• **Directive**
Extract each line of the material that follows exactly and omit its pictures.

• **Records for this exercise**

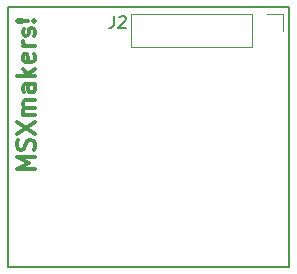
<source format=gbr>
G04 #@! TF.FileFunction,Legend,Top*
%FSLAX46Y46*%
G04 Gerber Fmt 4.6, Leading zero omitted, Abs format (unit mm)*
G04 Created by KiCad (PCBNEW 4.0.6) date Tue May 26 19:12:12 2020*
%MOMM*%
%LPD*%
G01*
G04 APERTURE LIST*
%ADD10C,0.100000*%
%ADD11C,0.300000*%
%ADD12C,0.150000*%
%ADD13C,0.120000*%
G04 APERTURE END LIST*
D10*
D11*
X41678571Y-38185714D02*
X40178571Y-38185714D01*
X41250000Y-37685714D01*
X40178571Y-37185714D01*
X41678571Y-37185714D01*
X41607143Y-36542857D02*
X41678571Y-36328571D01*
X41678571Y-35971428D01*
X41607143Y-35828571D01*
X41535714Y-35757142D01*
X41392857Y-35685714D01*
X41250000Y-35685714D01*
X41107143Y-35757142D01*
X41035714Y-35828571D01*
X40964286Y-35971428D01*
X40892857Y-36257142D01*
X40821429Y-36400000D01*
X40750000Y-36471428D01*
X40607143Y-36542857D01*
X40464286Y-36542857D01*
X40321429Y-36471428D01*
X40250000Y-36400000D01*
X40178571Y-36257142D01*
X40178571Y-35900000D01*
X40250000Y-35685714D01*
X40178571Y-35185714D02*
X41678571Y-34185714D01*
X40178571Y-34185714D02*
X41678571Y-35185714D01*
X41678571Y-33614286D02*
X40678571Y-33614286D01*
X40821429Y-33614286D02*
X40750000Y-33542858D01*
X40678571Y-33400000D01*
X40678571Y-33185715D01*
X40750000Y-33042858D01*
X40892857Y-32971429D01*
X41678571Y-32971429D01*
X40892857Y-32971429D02*
X40750000Y-32900000D01*
X40678571Y-32757143D01*
X40678571Y-32542858D01*
X40750000Y-32400000D01*
X40892857Y-32328572D01*
X41678571Y-32328572D01*
X41678571Y-30971429D02*
X40892857Y-30971429D01*
X40750000Y-31042858D01*
X40678571Y-31185715D01*
X40678571Y-31471429D01*
X40750000Y-31614286D01*
X41607143Y-30971429D02*
X41678571Y-31114286D01*
X41678571Y-31471429D01*
X41607143Y-31614286D01*
X41464286Y-31685715D01*
X41321429Y-31685715D01*
X41178571Y-31614286D01*
X41107143Y-31471429D01*
X41107143Y-31114286D01*
X41035714Y-30971429D01*
X41678571Y-30257143D02*
X40178571Y-30257143D01*
X41107143Y-30114286D02*
X41678571Y-29685715D01*
X40678571Y-29685715D02*
X41250000Y-30257143D01*
X41607143Y-28471429D02*
X41678571Y-28614286D01*
X41678571Y-28900000D01*
X41607143Y-29042857D01*
X41464286Y-29114286D01*
X40892857Y-29114286D01*
X40750000Y-29042857D01*
X40678571Y-28900000D01*
X40678571Y-28614286D01*
X40750000Y-28471429D01*
X40892857Y-28400000D01*
X41035714Y-28400000D01*
X41178571Y-29114286D01*
X41678571Y-27757143D02*
X40678571Y-27757143D01*
X40964286Y-27757143D02*
X40821429Y-27685715D01*
X40750000Y-27614286D01*
X40678571Y-27471429D01*
X40678571Y-27328572D01*
X41607143Y-26900001D02*
X41678571Y-26757144D01*
X41678571Y-26471429D01*
X41607143Y-26328572D01*
X41464286Y-26257144D01*
X41392857Y-26257144D01*
X41250000Y-26328572D01*
X41178571Y-26471429D01*
X41178571Y-26685715D01*
X41107143Y-26828572D01*
X40964286Y-26900001D01*
X40892857Y-26900001D01*
X40750000Y-26828572D01*
X40678571Y-26685715D01*
X40678571Y-26471429D01*
X40750000Y-26328572D01*
X41535714Y-25614286D02*
X41607143Y-25542858D01*
X41678571Y-25614286D01*
X41607143Y-25685715D01*
X41535714Y-25614286D01*
X41678571Y-25614286D01*
X41107143Y-25614286D02*
X40250000Y-25685715D01*
X40178571Y-25614286D01*
X40250000Y-25542858D01*
X41107143Y-25614286D01*
X40178571Y-25614286D01*
D12*
X39430000Y-46430000D02*
X39440000Y-46430000D01*
X39430000Y-24470000D02*
X39430000Y-46430000D01*
X63210000Y-24470000D02*
X39430000Y-24470000D01*
X63210000Y-46430000D02*
X63210000Y-24470000D01*
X39440000Y-46430000D02*
X63210000Y-46430000D01*
D13*
X60090000Y-25060000D02*
X49810000Y-25060000D01*
X49810000Y-25060000D02*
X49810000Y-27840000D01*
X49810000Y-27840000D02*
X60090000Y-27840000D01*
X60090000Y-27840000D02*
X60090000Y-25060000D01*
X61360000Y-25060000D02*
X62750000Y-25060000D01*
X62750000Y-25060000D02*
X62750000Y-26450000D01*
D12*
X48406667Y-25222381D02*
X48406667Y-25936667D01*
X48359047Y-26079524D01*
X48263809Y-26174762D01*
X48120952Y-26222381D01*
X48025714Y-26222381D01*
X48835238Y-25317619D02*
X48882857Y-25270000D01*
X48978095Y-25222381D01*
X49216191Y-25222381D01*
X49311429Y-25270000D01*
X49359048Y-25317619D01*
X49406667Y-25412857D01*
X49406667Y-25508095D01*
X49359048Y-25650952D01*
X48787619Y-26222381D01*
X49406667Y-26222381D01*
M02*

</source>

• **Result of this exercise**
<source format=gbr>
G04 #@! TF.FileFunction,Legend,Top*
%FSLAX46Y46*%
G04 Gerber Fmt 4.6, Leading zero omitted, Abs format (unit mm)*
G04 Created by KiCad (PCBNEW 4.0.6) date Tue May 26 19:12:12 2020*
%MOMM*%
%LPD*%
G01*
G04 APERTURE LIST*
%ADD10C,0.100000*%
%ADD11C,0.300000*%
%ADD12C,0.150000*%
%ADD13C,0.120000*%
G04 APERTURE END LIST*
D10*
D11*
X41678571Y-38185714D02*
X40178571Y-38185714D01*
X41250000Y-37685714D01*
X40178571Y-37185714D01*
X41678571Y-37185714D01*
X41607143Y-36542857D02*
X41678571Y-36328571D01*
X41678571Y-35971428D01*
X41607143Y-35828571D01*
X41535714Y-35757142D01*
X41392857Y-35685714D01*
X41250000Y-35685714D01*
X41107143Y-35757142D01*
X41035714Y-35828571D01*
X40964286Y-35971428D01*
X40892857Y-36257142D01*
X40821429Y-36400000D01*
X40750000Y-36471428D01*
X40607143Y-36542857D01*
X40464286Y-36542857D01*
X40321429Y-36471428D01*
X40250000Y-36400000D01*
X40178571Y-36257142D01*
X40178571Y-35900000D01*
X40250000Y-35685714D01*
X40178571Y-35185714D02*
X41678571Y-34185714D01*
X40178571Y-34185714D02*
X41678571Y-35185714D01*
X41678571Y-33614286D02*
X40678571Y-33614286D01*
X40821429Y-33614286D02*
X40750000Y-33542858D01*
X40678571Y-33400000D01*
X40678571Y-33185715D01*
X40750000Y-33042858D01*
X40892857Y-32971429D01*
X41678571Y-32971429D01*
X40892857Y-32971429D02*
X40750000Y-32900000D01*
X40678571Y-32757143D01*
X40678571Y-32542858D01*
X40750000Y-32400000D01*
X40892857Y-32328572D01*
X41678571Y-32328572D01*
X41678571Y-30971429D02*
X40892857Y-30971429D01*
X40750000Y-31042858D01*
X40678571Y-31185715D01*
X40678571Y-31471429D01*
X40750000Y-31614286D01*
X41607143Y-30971429D02*
X41678571Y-31114286D01*
X41678571Y-31471429D01*
X41607143Y-31614286D01*
X41464286Y-31685715D01*
X41321429Y-31685715D01*
X41178571Y-31614286D01*
X41107143Y-31471429D01*
X41107143Y-31114286D01*
X41035714Y-30971429D01*
X41678571Y-30257143D02*
X40178571Y-30257143D01*
X41107143Y-30114286D02*
X41678571Y-29685715D01*
X40678571Y-29685715D02*
X41250000Y-30257143D01*
X41607143Y-28471429D02*
X41678571Y-28614286D01*
X41678571Y-28900000D01*
X41607143Y-29042857D01*
X41464286Y-29114286D01*
X40892857Y-29114286D01*
X40750000Y-29042857D01*
X40678571Y-28900000D01*
X40678571Y-28614286D01*
X40750000Y-28471429D01*
X40892857Y-28400000D01*
X41035714Y-28400000D01*
X41178571Y-29114286D01*
X41678571Y-27757143D02*
X40678571Y-27757143D01*
X40964286Y-27757143D02*
X40821429Y-27685715D01*
X40750000Y-27614286D01*
X40678571Y-27471429D01*
X40678571Y-27328572D01*
X41607143Y-26900001D02*
X41678571Y-26757144D01*
X41678571Y-26471429D01*
X41607143Y-26328572D01*
X41464286Y-26257144D01*
X41392857Y-26257144D01*
X41250000Y-26328572D01*
X41178571Y-26471429D01*
X41178571Y-26685715D01*
X41107143Y-26828572D01*
X40964286Y-26900001D01*
X40892857Y-26900001D01*
X40750000Y-26828572D01*
X40678571Y-26685715D01*
X40678571Y-26471429D01*
X40750000Y-26328572D01*
X41535714Y-25614286D02*
X41607143Y-25542858D01*
X41678571Y-25614286D01*
X41607143Y-25685715D01*
X41535714Y-25614286D01*
X41678571Y-25614286D01*
X41107143Y-25614286D02*
X40250000Y-25685715D01*
X40178571Y-25614286D01*
X40250000Y-25542858D01*
X41107143Y-25614286D01*
X40178571Y-25614286D01*
D12*
X39430000Y-46430000D02*
X39440000Y-46430000D01*
X39430000Y-24470000D02*
X39430000Y-46430000D01*
X63210000Y-24470000D02*
X39430000Y-24470000D01*
X63210000Y-46430000D02*
X63210000Y-24470000D01*
X39440000Y-46430000D02*
X63210000Y-46430000D01*
D13*
X60090000Y-25060000D02*
X49810000Y-25060000D01*
X49810000Y-25060000D02*
X49810000Y-27840000D01*
X49810000Y-27840000D02*
X60090000Y-27840000D01*
X60090000Y-27840000D02*
X60090000Y-25060000D01*
X61360000Y-25060000D02*
X62750000Y-25060000D01*
X62750000Y-25060000D02*
X62750000Y-26450000D01*
D12*
X48406667Y-25222381D02*
X48406667Y-25936667D01*
X48359047Y-26079524D01*
X48263809Y-26174762D01*
X48120952Y-26222381D01*
X48025714Y-26222381D01*
X48835238Y-25317619D02*
X48882857Y-25270000D01*
X48978095Y-25222381D01*
X49216191Y-25222381D01*
X49311429Y-25270000D01*
X49359048Y-25317619D01*
X49406667Y-25412857D01*
X49406667Y-25508095D01*
X49359048Y-25650952D01*
X48787619Y-26222381D01*
X49406667Y-26222381D01*
M02*

</source>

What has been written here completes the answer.